**Required work**.
1 > Answer these questions using the PCA passage:
(a) According to the passage, when should the covariance matrix be used?
(b) Which function, from which package, is used to conduct the PCA?
(c) What does sdev show?
2 > Reproduce the portion of the PCA passage that opens with the words containing "PCA (Principal Component" and closes with "R and Python.".

**Extract**.
◇ ◇ ◇ ◇ ◇
Correlation analysis, as a lot of analysts know, is a vital tool for feature selection and multivariate analysis in data preprocessing and exploration. Correlation helps us investigate and establish relationships between variables, a strategy we employ in feature selection before any kind of statistical modeling or data analysis.
PCA (Principal Component Analysis) is a significant application of correlations between variables. We need to study the relationships between the variables involved in a dataset, to be able to create new variables that can reduce the number of original values, without compromising on the information contained in them. The new variables, also called principal components are formed on the basis of correlations between the existing original variables.So how do we decide what to use: the correlation matrix or the covariance matrix? Put simply, you should use the covariance matrix when the variables are on similar scales and the correlation matrix when the variables’ scales differ.
Now let's look at some examples. To help you with implementation, I’ll cover examples in both R and Python.
Let’s start by looking at how PCA results differ when computed with the correlation matrix versus the covariance matrix.
For the first example here, we’ll consider the ‘mtcars’ data set in R.
# Loading dataset in local R environment data(mtcars) # Print the first 10 rows of the dataset head(mtcars, 10)
We can see that all the columns are numerical and hence, we can move forward with analysis. We’ll use the prcomp() function from the ‘stats’ package for conducting the PCA.
PCA with Covariance Matrix
First, we’ll conduct the PCA with the covariance matrix. For that, we set the scale option to false:
# Setting the scale=FALSE option will use the covariance matrix to get the PCs cars.PC.cov = prcomp(mtcars[,-11], scale=FALSE) # sellecting the 11 columns by indexing mtcars
Here, cars.PC.cov is the result of the Principal Component Analysis on the mtcars data set using the covariance matrix. So, prcomp() returns five key measures: sdev, rotation, center, scale and x.
Let’s briefly go through all the measures here:
The center and scale provide the respective means and standard deviation of the variables that we used for normalization before implementing PCA.
sdev shows the standard deviation of principal components. In other words, sdev shows the square roots of the eigenvalues.
The rotation matrix contains the principal component loading. This is the most important result of the function. Each of the rotation matrix’s columns contains the principal component loading vector. We can represent the component loading as the correlation of a particular variable on the respective PC (principal component). It can assume both positive or negative. The higher the loading value, the higher the correlation. With the component loading information, you can easily interpret the PC’s key variable.
◇ ◇ ◇ ◇ ◇
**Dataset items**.

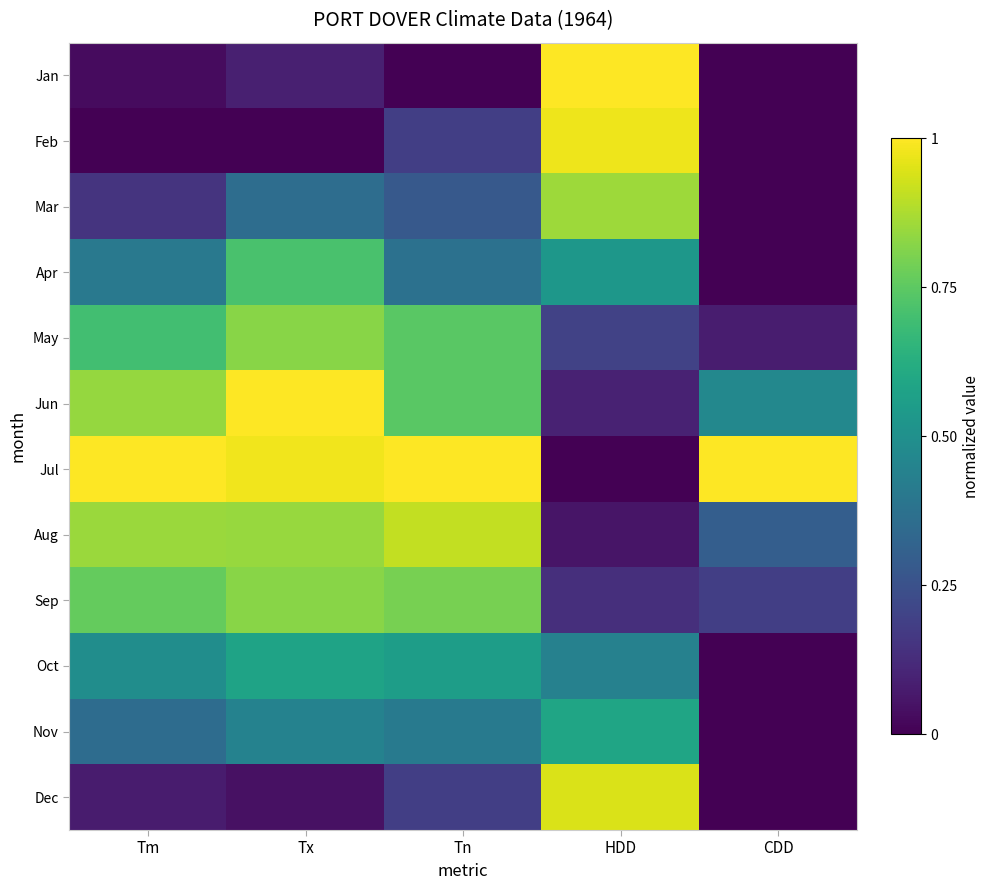

What is the difference between the highest and lowest values at CDD?

1.0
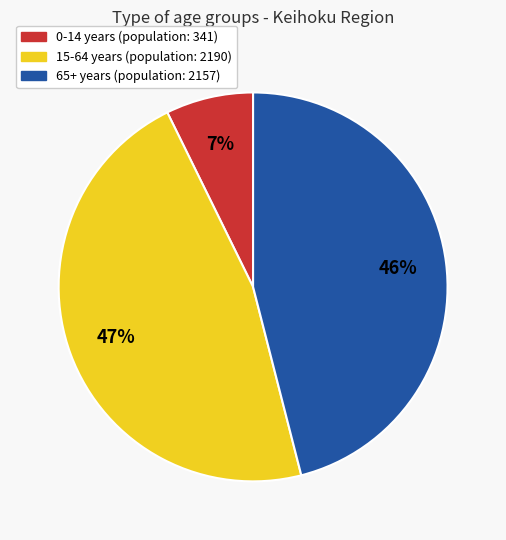

How many slices are in this pie chart?

3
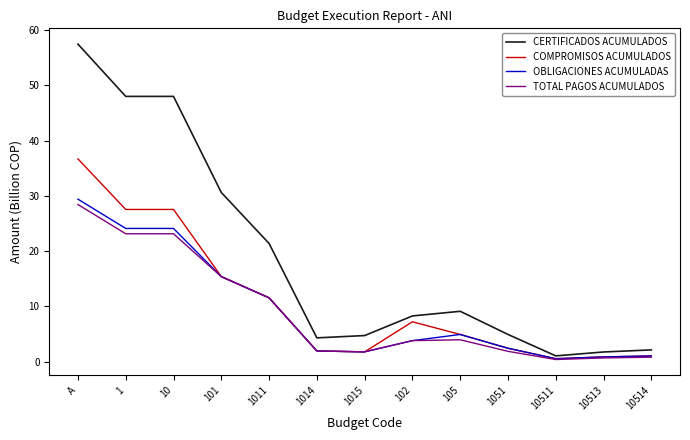

What is the maximum value shown in the chart?

57.5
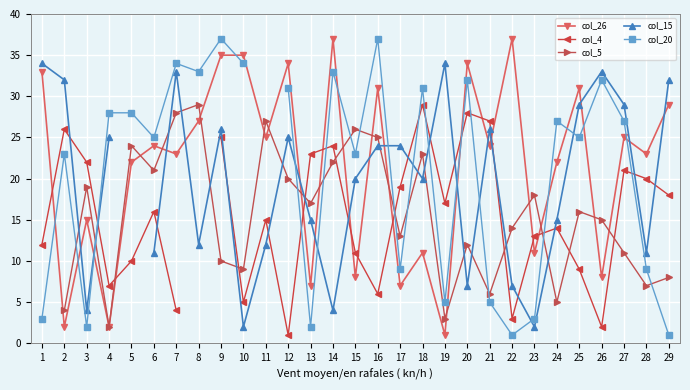

At which category is the sum across all series the highest?

9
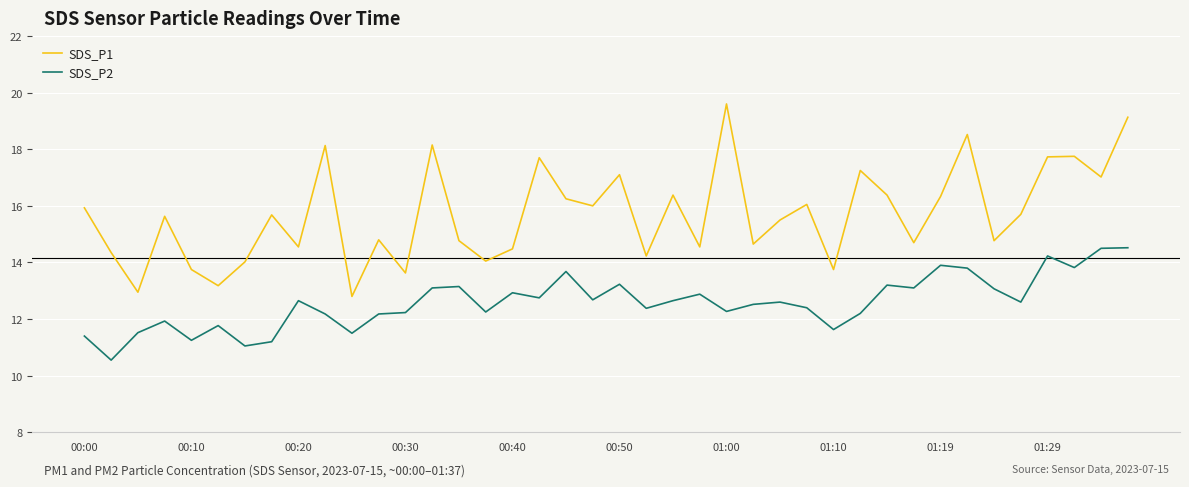

Rank the series by their average value, from lowest to highest.

SDS_P2, SDS_P1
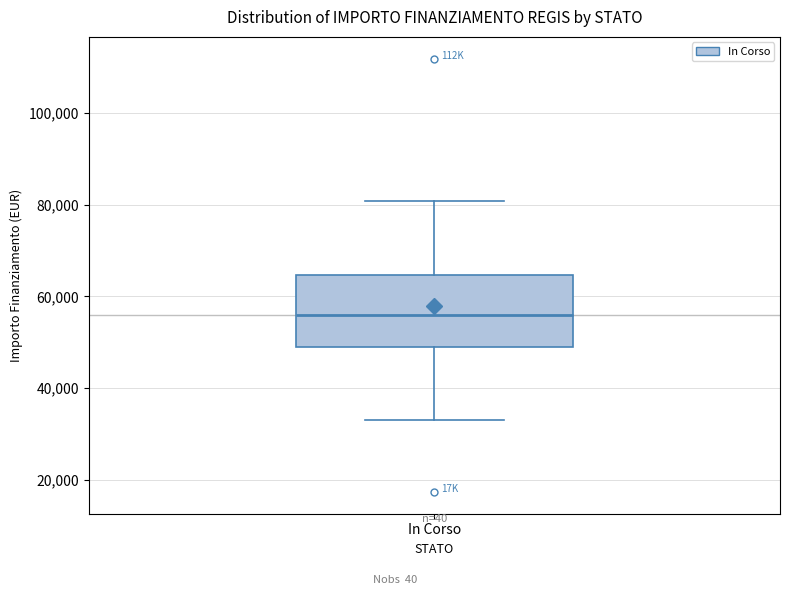

Read this box plot against the y-axis: the position of the median line, the range covered by the box, and the ends of both whiskers. The values are not printed on the chart, so give them approximately, as read against the axis.

median 56000, box 50000 to 64000, whiskers 32000 to 80000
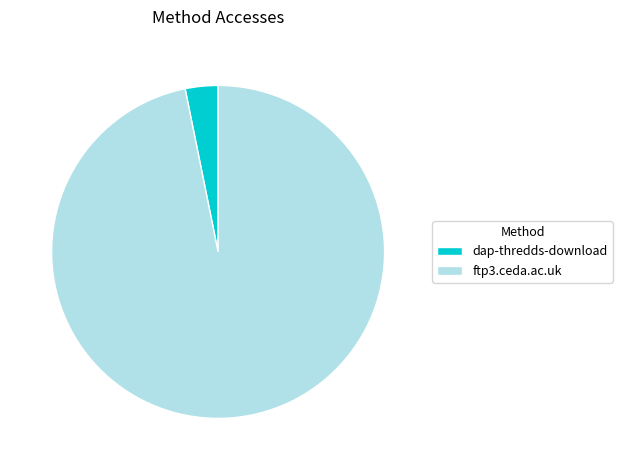

Between ftp3.ceda.ac.uk and dap-thredds-download, which is larger?

ftp3.ceda.ac.uk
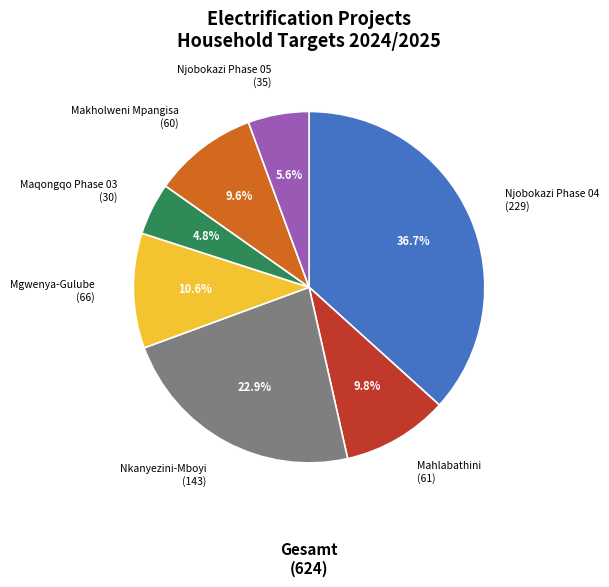

Does any single category account for the majority?

No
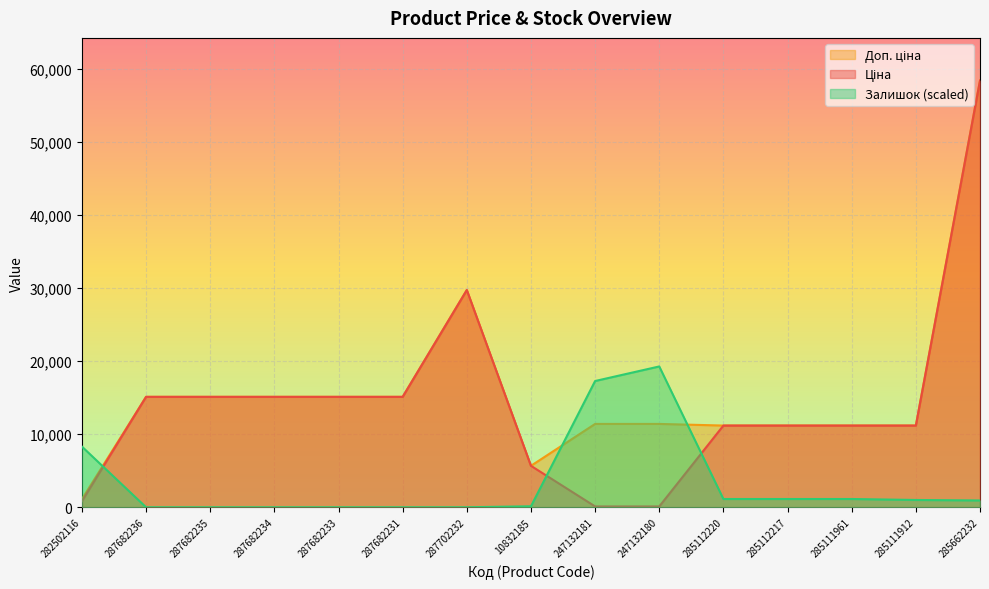

At how many categories does at least one series exceed 18994?

3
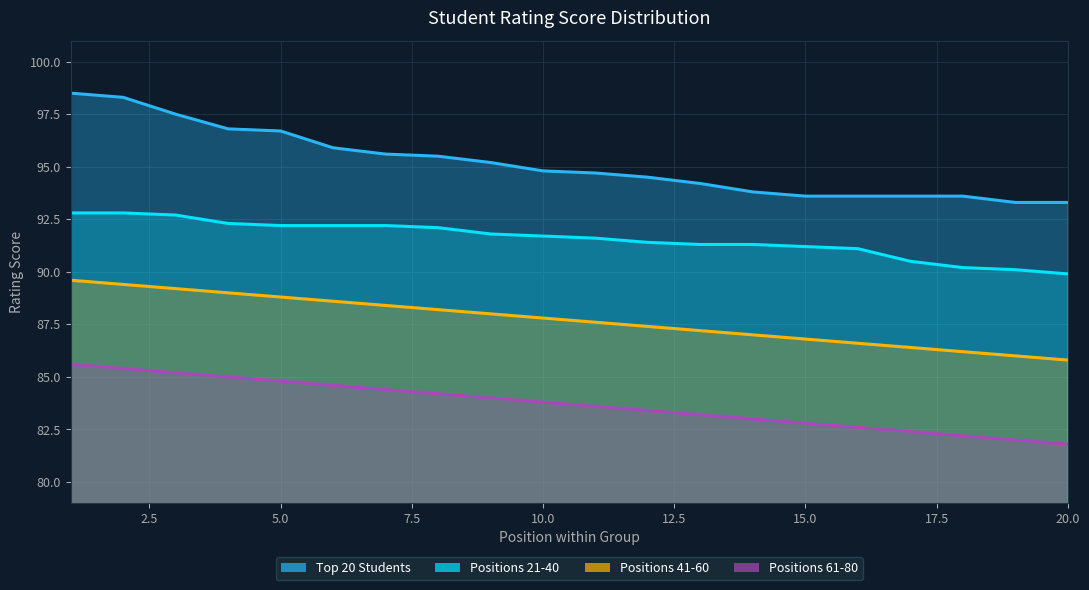

How many lines are shown in the chart?

4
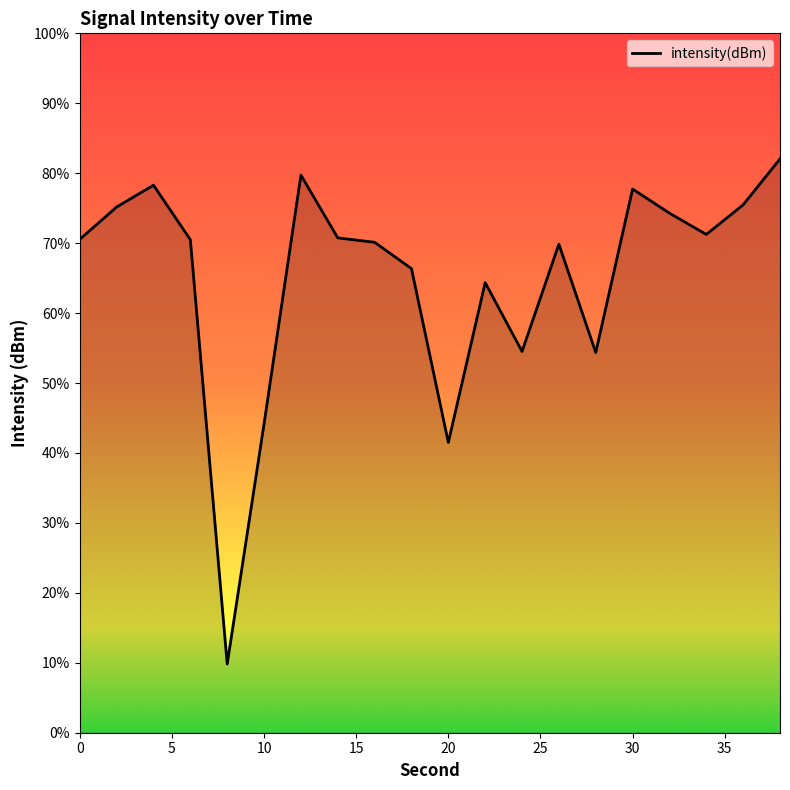

How many values are below -131?

13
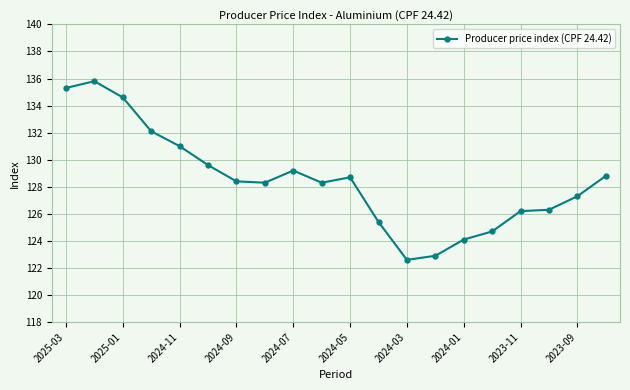

What is the sum of all values?

2569.6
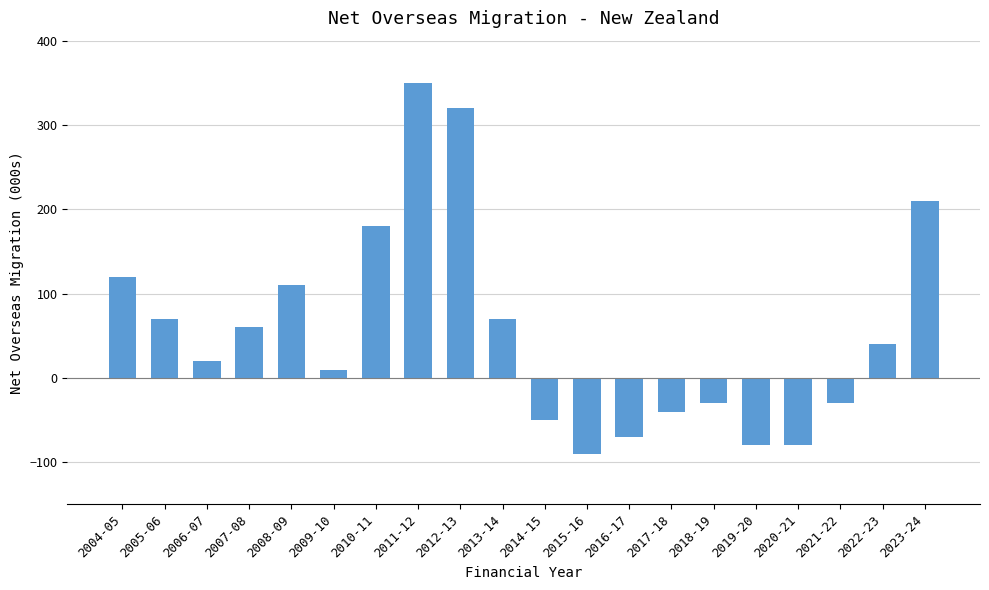

Reading left to right, transcribe all the data shown in this chart.

2004-05=120	2005-06=70	2006-07=20	2007-08=60	2008-09=110	2009-10=10	2010-11=180	2011-12=350	2012-13=320	2013-14=70	2014-15=-50	2015-16=-90	2016-17=-70	2017-18=-40	2018-19=-30	2019-20=-80	2020-21=-80	2021-22=-30	2022-23=40	2023-24=210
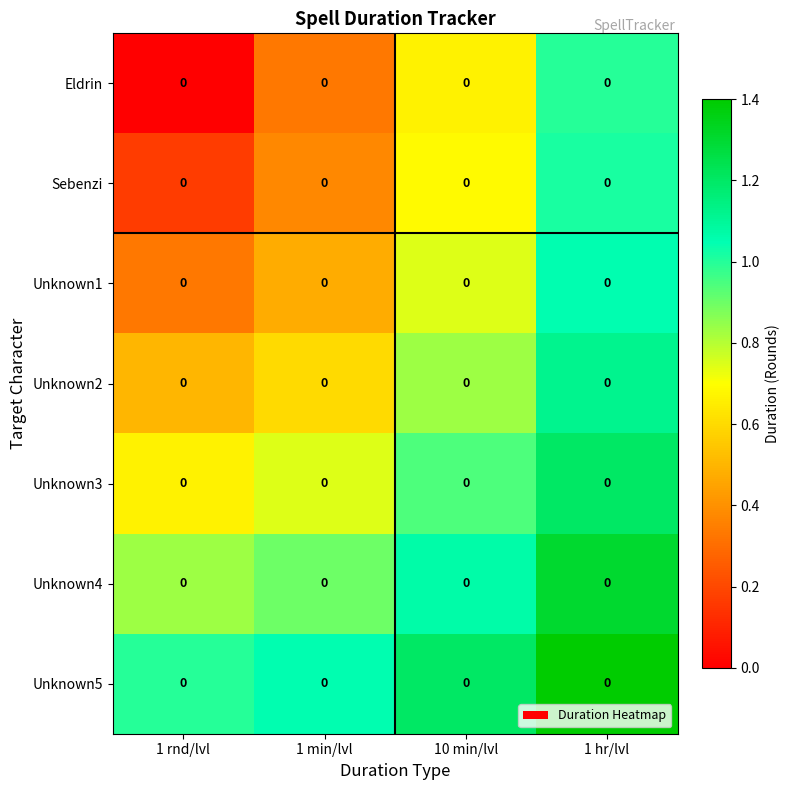

At which category does the chart reach its peak across all series?

1 hr/lvl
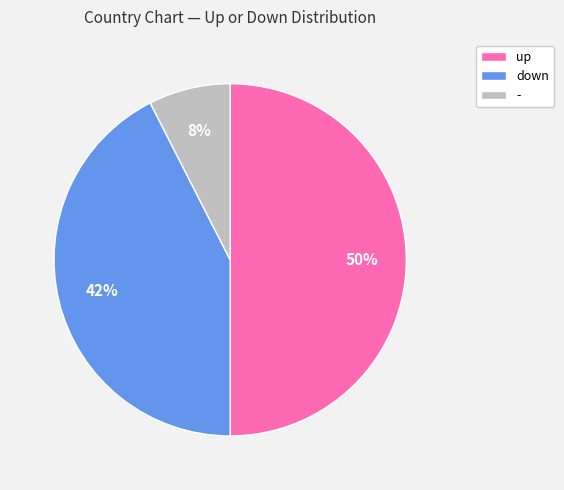

The up slice represents 50% of the pie. True or false?

True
◇ ◇ ◇ ◇ ◇
**Answers in order**.
1 >
(a) When the variables are on similar scales.
(b) The prcomp() function from the 'stats' package.
(c) The standard deviation of the principal components, which is the square roots of the eigenvalues.

2 >
PCA (Principal Component Analysis) is a significant application of correlations between variables. We need to study the relationships between the variables involved in a dataset, to be able to create new variables that can reduce the number of original values, without compromising on the information contained in them. The new variables, also called principal components are formed on the basis of correlations between the existing original variables.So how do we decide what to use: the correlation matrix or the covariance matrix? Put simply, you should use the covariance matrix when the variables are on similar scales and the correlation matrix when the variables’ scales differ.
Now let's look at some examples. To help you with implementation, I’ll cover examples in both R and Python.